The psychologist George Miller demonstrated in his
essay ‘The Magical Number Seven, Plus or Minus Two’ that the conscious brain can only handle about
seven pieces of data at any one moment. The
computational circuitry of the rational part of our brain is only a tiny
fraction of the total capacity of the brain, ‘just a few microchips within the
vast mainframe of the mind.’ As a result, too many choices, or too much
data, can overwhelm the prefrontal cortex, leading to bad decisions. The
trick lies in learning when to trust
your intuitions more than your reasoning power. ‘Because working memory and
rationality share a common cortical source
- the prefrontal cortex - a
mind trying to remember lots of information is less able to exert control over
its impulses. The substrate of reason is so limited that a few extra digits can
become an extreme handicap’ (Lehrer 2009).
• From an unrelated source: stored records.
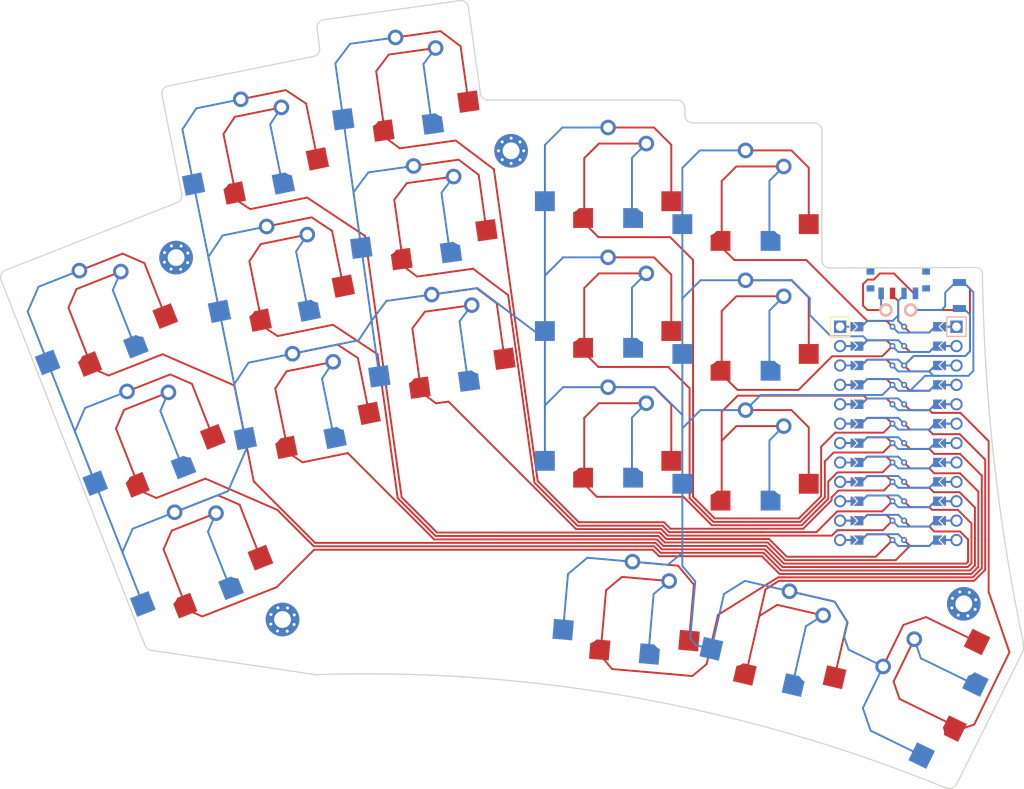
<source format=kicad_pcb>
(kicad_pcb
	(version 20240108)
	(generator "pcbnew")
	(generator_version "8.0")
	(general
		(thickness 1.6)
		(legacy_teardrops no)
	)
	(paper "A3")
	(title_block
		(title "Keiler")
		(rev "v1.0.0")
		(company "Unknown")
	)
	(layers
		(0 "F.Cu" signal)
		(31 "B.Cu" signal)
		(32 "B.Adhes" user "B.Adhesive")
		(33 "F.Adhes" user "F.Adhesive")
		(34 "B.Paste" user)
		(35 "F.Paste" user)
		(36 "B.SilkS" user "B.Silkscreen")
		(37 "F.SilkS" user "F.Silkscreen")
		(38 "B.Mask" user)
		(39 "F.Mask" user)
		(40 "Dwgs.User" user "User.Drawings")
		(41 "Cmts.User" user "User.Comments")
		(42 "Eco1.User" user "User.Eco1")
		(43 "Eco2.User" user "User.Eco2")
		(44 "Edge.Cuts" user)
		(45 "Margin" user)
		(46 "B.CrtYd" user "B.Courtyard")
		(47 "F.CrtYd" user "F.Courtyard")
		(48 "B.Fab" user)
		(49 "F.Fab" user)
	)
	(setup
		(pad_to_mask_clearance 0.05)
		(allow_soldermask_bridges_in_footprints no)
		(pcbplotparams
			(layerselection 0x00010fc_ffffffff)
			(plot_on_all_layers_selection 0x0000000_00000000)
			(disableapertmacros no)
			(usegerberextensions no)
			(usegerberattributes yes)
			(usegerberadvancedattributes yes)
			(creategerberjobfile yes)
			(dashed_line_dash_ratio 12.000000)
			(dashed_line_gap_ratio 3.000000)
			(svgprecision 4)
			(plotframeref no)
			(viasonmask no)
			(mode 1)
			(useauxorigin no)
			(hpglpennumber 1)
			(hpglpenspeed 20)
			(hpglpendiameter 15.000000)
			(pdf_front_fp_property_popups yes)
			(pdf_back_fp_property_popups yes)
			(dxfpolygonmode yes)
			(dxfimperialunits yes)
			(dxfusepcbnewfont yes)
			(psnegative no)
			(psa4output no)
			(plotreference yes)
			(plotvalue yes)
			(plotfptext yes)
			(plotinvisibletext no)
			(sketchpadsonfab no)
			(subtractmaskfromsilk no)
			(outputformat 1)
			(mirror no)
			(drillshape 0)
			(scaleselection 1)
			(outputdirectory "../../gerbers/")
		)
	)
	(net 0 "")
	(net 1 "P18")
	(net 2 "GND")
	(net 3 "P15")
	(net 4 "P14")
	(net 5 "P16")
	(net 6 "P10")
	(net 7 "P9")
	(net 8 "P8")
	(net 9 "P7")
	(net 10 "P6")
	(net 11 "P5")
	(net 12 "P4")
	(net 13 "P3")
	(net 14 "P2")
	(net 15 "P0")
	(net 16 "P1")
	(net 17 "P19")
	(net 18 "P20")
	(net 19 "P21")
	(net 20 "RAW")
	(net 21 "RST")
	(net 22 "VCC")
	(net 23 "pos")
	(footprint "lib:bat" (layer "F.Cu") (at 217.739916 130.754187 90))
	(footprint "PG1350" (layer "F.Cu") (at 155.095609 117.736172 -172))
	(footprint "PG1350" (layer "F.Cu") (at 139.597061 142.254891 11.5))
	(footprint "Button_Switch_SMD:SW_SPST_B3U-1000P" (layer "F.Cu") (at 225.739914 128.854199 90))
	(footprint "PG1350" (layer "F.Cu") (at 202.171411 173.322998 167))
	(footprint "PG1350" (layer "F.Cu") (at 152.729658 100.901615 8))
	(footprint "PG1350" (layer "F.Cu") (at 197.739909 132.754194 180))
	(footprint "PG1350" (layer "F.Cu") (at 197.739903 115.754194 180))
	(footprint "PG1350" (layer "F.Cu") (at 179.739916 112.754189))
	(footprint "PG1350" (layer "F.Cu") (at 179.739907 129.754193))
	(footprint "PG1350" (layer "F.Cu") (at 157.461545 134.570736 -172))
	(footprint "PG1350" (layer "F.Cu") (at 182.42183 169.587498 175))
	(footprint "PG1350" (layer "F.Cu") (at 197.739903 115.754194))
	(footprint "PG1350" (layer "F.Cu") (at 197.739916 149.754194))
	(footprint "PG1350" (layer "F.Cu") (at 197.739916 149.754194 180))
	(footprint "MountingHole_2.2mm_M2_Pad_Via" (layer "F.Cu") (at 137.108932 171.278026 21.5))
	(footprint "PG1350" (layer "F.Cu") (at 132.818553 108.937442 11.5))
	(footprint "PG1350" (layer "F.Cu") (at 139.597061 142.254891 -168.5))
	(footprint "ProMicro" (layer "F.Cu") (at 217.739911 146.904196 -90))
	(footprint "PG1350" (layer "F.Cu") (at 157.461545 134.570736 8))
	(footprint "PG1350" (layer "F.Cu") (at 112.678258 131.085179 -158.5))
	(footprint "PG1350" (layer "F.Cu") (at 221.057381 180.010867 64))
	(footprint "PG1350" (layer "F.Cu") (at 125.139299 162.719378 -158.5))
	(footprint "PG1350" (layer "F.Cu") (at 136.207808 125.596169 11.5))
	(footprint "MountingHole_2.2mm_M2_Pad_Via" (layer "F.Cu") (at 123.170903 123.888882 21.5))
	(footprint "PG1350" (layer "F.Cu") (at 155.095609 117.736172 8))
	(footprint "MountingHole_2.2mm_M2_Pad_Via"
		(layer "F.Cu")
		(uuid "a9eefa94-c0cb-47f5-b6f1-cdb80dac8e9b")
		(at 167.03991 109.904197)
		(property "Reference" "_7"
			(at 0.000001 -3.199999 6.5)
			(layer "F.SilkS")
			(hide yes)
			(uuid "ab952fde-faa4-4394-bc2f-294548a5c2bb")
			(effects
				(font
					(size 1 1)
					(thickness 0.15)
				)
			)
		)
		(property "Value" ""
			(at 0 0 0)
			(unlocked yes)
			(layer "F.Fab")
			(uuid "0126b67f-9ec0-4c56-97ef-3e33d723853d")
			(effects
				(font
					(size 1.27 1.27)
				)
			)
		)
		(property "Footprint" "MountingHole_2.2mm_M2_Pad_Via"
			(at 0 0 0)
			(unlocked yes)
			(layer "F.Fab")
			(hide yes)
			(uuid "2eb2d0ad-0558-4e9e-9455-0984ebe109dd")
			(effects
				(font
					(size 1.27 1.27)
				)
			)
		)
		(property "Datasheet" ""
			(at 0 0 0)
			(unlocked yes)
			(layer "F.Fab")
			(hide yes)
			(uuid "4235d836-0bae-4e58-96a1-d3a47154cdce")
			(effects
				(font
					(size 1.27 1.27)
				)
			)
		)
		(property "Description" ""
			(at 0 0 0)
			(unlocked yes)
			(layer "F.Fab")
			(hide yes)
			(uuid "8679504f-8dc4-4759-aaa9-378470883cae")
			(effects
				(font
					(size 1.27 1.27)
				)
			)
		)
		(fp_circle
			(center 0 0)
			(end 2.450001 -0.000004)
			(stroke
				(width 0.05)
				(type solid)
			)
			(fill none)
			(layer "F.CrtYd")
			(uuid "1693058f-4968-4276-bd07-13b2da8f2d6c")
		)
		(pad "1" thru_hole circle
			(at -1.650001 -0.000005 6.5)
			(size 0.7 0.7)
			(drill 0.4)
			(layers "*.Cu" "*.Mask")
			(remove_unused_layers no)
			(uuid "c924a0a1-3771-4384-88dc-97d2e7468e9b")
		)
		(pad "1" thru_hole circle
			(at -1.166727 1.1
... [238602 chars truncated]
</source>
The fact of life is that the rational part of
our brain (which is really a very recent novelty on the evolutionary time
scale) has a rather slow and small, even erratic, CPU. Too much information can
interfere with understanding. When the
prefrontal cortex is overwhelmed, correlation is confused with causation, and
people tend to make theories out of coincidences.
And yet, excessive dependence on the emotional
brain can be risky too. The ideal situation is that exemplified by, say, a
champion chess player. Through an unhurried analysis of the games he won or
lost, he builds up experience (turning
mistakes into educational events) which gets ‘internalized’ into his
emotional brain. In due course, it becomes ‘second nature’ for him to make the
right moves, not having to consciously analyze the consequences of too large a
number of prospective moves. The
emotional brain is a huge supercomputer, with massive parallel-processing
capabilities. It is neither easy, nor perhaps desirable, to shut off this supercomputer, no matter how hard you try to do so through your prefrontal cortex.